Identifier not present in reference taxonomy error while running classify-consensus-blast

ylor · June 25, 2018, 7:49pm

Hello,

I have generated my own custom reference fish database and am trying to use that in classify consensus-blast. I am using QIIME2 docker image 2018.2 (I haven't upgraded to 2018.6 yet..)

Here is what my fasta file looks like:

Here is what my taxonomy file looks like (these taxonomy IDs don't necessarily match the accession numbers above):

Both of these files for the cytb gene have been imported as QIIME2 artifacts with no error messages

qiime tools import \
--type 'FeatureData[Sequence]' \
--input-path ./cytb_GL_06252018.fasta \
--output-path cytb_GL_06252018.qza

qiime tools import \
--type 'FeatureData[Taxonomy]' \
--source-format HeaderlessTSVTaxonomyFormat \
--input-path ./cytb_GL_taxonomy_06252018.txt \
--output-path ./cytb_GL_taxonomy_06252018.qza

When I go to run consensus classify blast, I get the below error message:

qiime feature-classifier classify-consensus-blast \
--i-query ./rep-seqs-dada2-paired.qza \
--i-reference-reads ./cytb_GL_06252018.qza \
--i-reference-taxonomy ./cytb_GL_taxonomy_06252018.qza \
--p-evalue 1e-11 \
--p-strand plus \
--p-maxaccepts 1 \
--p-perc-identity 0.99 \
--output-dir ./consensus-blast \
--verbose

Running external command line application. This may print messages to stdout and/or stderr.
The command being run is below. This command cannot be manually re-run as it will depend on temporary files that no longer exist.

Command: blastn -query /tmp/qiime2-archive-_il529t8/059f5b6b-635a-4e5f-a557-97265c53490e/data/dna-sequences.fasta -evalue 1e-11 -strand plus -outfmt 7 -subject /tmp/qiime2-archive-l9a6iprd/4395c55d-dc6c-4d84-8956-088eb77e6f3f/data/dna-sequences.fasta -perc_identity 99.0 -max_target_seqs 1 -out /tmp/tmp1rytl1ta

Plugin error from feature-classifier:

  'Identifier MF621736.1 was reported in taxonomic search results, but was not present in the reference taxonomy.'

What does this mean? I have checked both the fasta and taxonomy files and verified that the accession number in question is present in both files (highlighted terms in both figures above. This error has also occurred in at least 10 other accession numbers also, all of which are present in both fasta and taxonomy files... I did not have this issue with the previous database that I worked on.

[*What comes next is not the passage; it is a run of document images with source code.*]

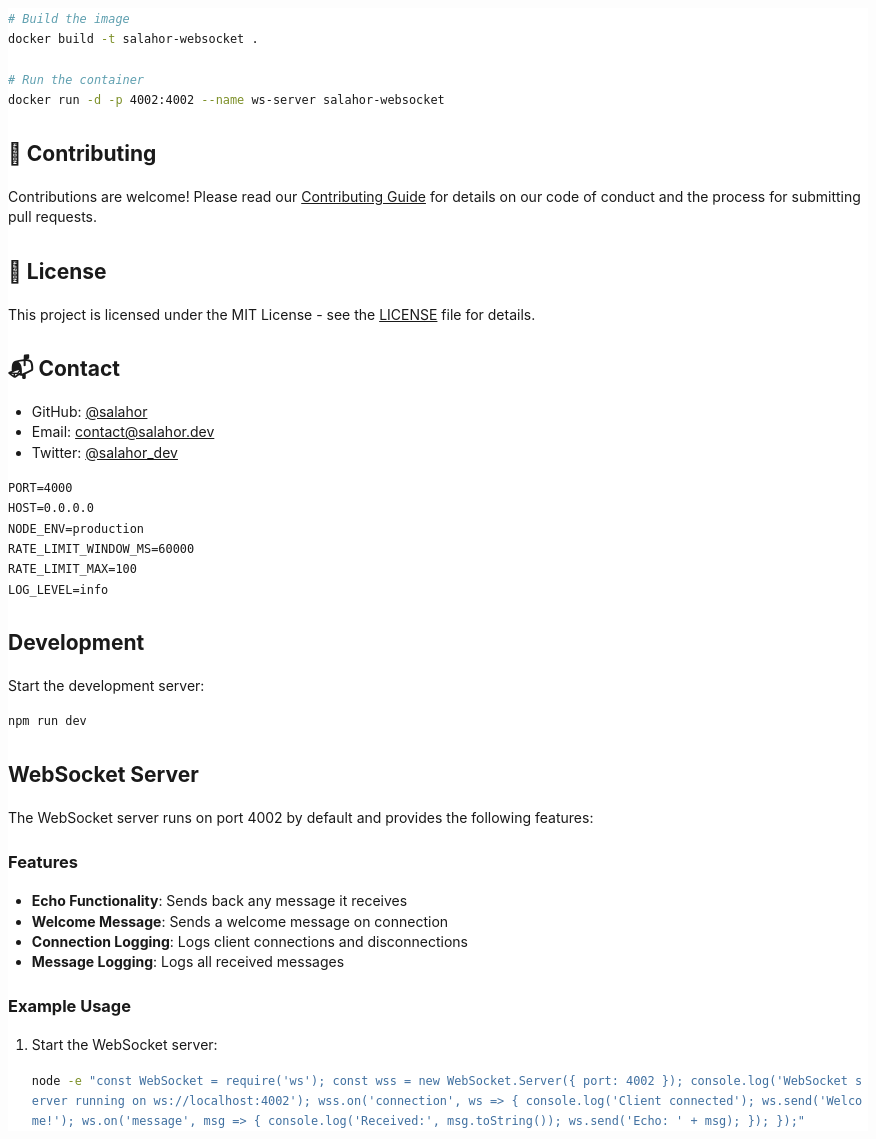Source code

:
 ```bash
# Build the image
docker build -t salahor-websocket .

# Run the container
docker run -d -p 4002:4002 --name ws-server salahor-websocket
```

## 🤝 Contributing

Contributions are welcome! Please read our [Contributing Guide](CONTRIBUTING.md) for details on our code of conduct and the process for submitting pull requests.

## 📄 License

This project is licensed under the MIT License - see the [LICENSE](LICENSE) file for details.

## 📬 Contact

- GitHub: [@salahor](https://github.com/salahor)
- Email: contact@salahor.dev
- Twitter: [@salahor_dev](https://twitter.com/salahor_dev)

```env
PORT=4000
HOST=0.0.0.0
NODE_ENV=production
RATE_LIMIT_WINDOW_MS=60000
RATE_LIMIT_MAX=100
LOG_LEVEL=info
```

## Development

Start the development server:
```bash
npm run dev
```

## WebSocket Server

The WebSocket server runs on port 4002 by default and provides the following features:

### Features
- **Echo Functionality**: Sends back any message it receives
- **Welcome Message**: Sends a welcome message on connection
- **Connection Logging**: Logs client connections and disconnections
- **Message Logging**: Logs all received messages

### Example Usage

1. Start the WebSocket server:
   ```bash
   node -e "const WebSocket = require('ws'); const wss = new WebSocket.Server({ port: 4002 }); console.log('WebSocket server running on ws://localhost:4002'); wss.on('connection', ws => { console.log('Client connected'); ws.send('Welcome!'); ws.on('message', msg => { console.log('Received:', msg.toString()); ws.send('Echo: ' + msg); }); });"
   ```

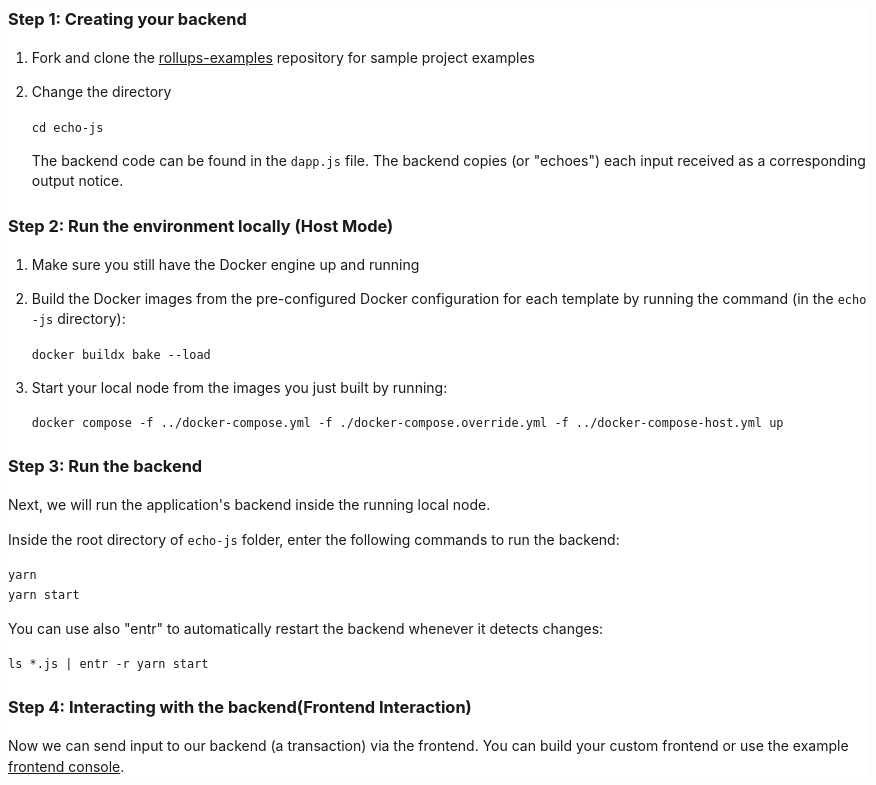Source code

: 
### Step 1: Creating your backend 

1. Fork and clone the [rollups-examples](https://github.com/cartesi/rollups-examples) repository for sample project examples 


2. Change the directory 

   `
   cd echo-js
   `

    The backend code can be found in the `dapp.js` file. The backend copies (or "echoes") each input received as a corresponding output notice. 


### Step 2: Run the environment locally (Host Mode)

1. Make sure you still have the Docker engine up and running

2. Build the Docker images from the pre-configured Docker configuration for each template by running the command (in the `echo-js` directory): 

   ```
   docker buildx bake --load
   ```


3. Start your local node from the images you just built by running:

   ```
   docker compose -f ../docker-compose.yml -f ./docker-compose.override.yml -f ../docker-compose-host.yml up
   ```


### Step 3: Run the backend
Next, we will run the application's backend inside the running local node. 

Inside the root directory of `echo-js` folder, enter the following commands to run the backend:

```
yarn
yarn start
```

You can use also "entr" to automatically restart the backend whenever it detects changes:

```
ls *.js | entr -r yarn start
```


### Step 4: Interacting with the backend(Frontend Interaction)

Now we can send input to our backend (a transaction) via the frontend. You can build your custom frontend or use the example [frontend console](https://github.com/cartesi/rollups-examples/tree/main/frontend-console).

Any suggestions and comments are welcome!

Thanks!

Nicholas_Bokulich · June 25, 2018, 8:15pm

custom says it all — there is probably a minor formatting issue (e.g., incorrect line breaks) that is the culprit

But don't worry — it is probably an easy fix.

The quickest thing to do would probably be to just send me your database and I can check out the formatting; but I have a few follow-up questions below that could also help diagnose.

I am confused — you say below that you highlighted the matching accession #s but they obviously do not match in this example.

Only 1 error appears in your example. When/how are these other errors occurring? Are you running the database on different query files to get the different errors, or are you removing query and/or reference sequences and re-running to get these other errors?

Thanks!

ylor · June 27, 2018, 12:40pm

Thanks for getting back to me.

To generate these taxonomy strings, I actually took the accession numbers and plugged them into the taxonomizr R package. That R package gave me the taxonomy IDs and lineage. The taxonomy ID numbers are associated with the input accession numbers. I have re-ran and verified that these accession numbers match the taxonomy ID numbers and lineages.

The same error is occurring for different reference queries each time I remove the previous reference sequence and taxonomy string that gave an error.

Nicholas_Bokulich · June 27, 2018, 2:41pm

Thanks for clarifying

This just isn't what is shown above; the reference sequences and fasta in QIIME 2 need to have matching IDs but the fasta you showed still has NCBI accession #s.

I can't tell what exactly taxonomizr outputs — from a brief scan of the vignette it looks like maybe it produces a sql database mapping NCBI accession numbers to new taxonomy IDs? The fasta needs to be relabeled to contain the same IDs as the taxonomy file.

But perhaps I misunderstand what taxonomizr actually does. Can you either share your fasta and taxonomy files, or show me examples where the IDs actually match and cannot be found?

ylor · June 27, 2018, 2:51pm

I couldn't share the fasta file with you because it is too large.

I will re-label the taxonomy file so that it has the accession numbers and re-test that. Thanks.

system · July 28, 2018, 8:51pm

This topic was automatically closed 31 days after the last reply. New replies are no longer allowed.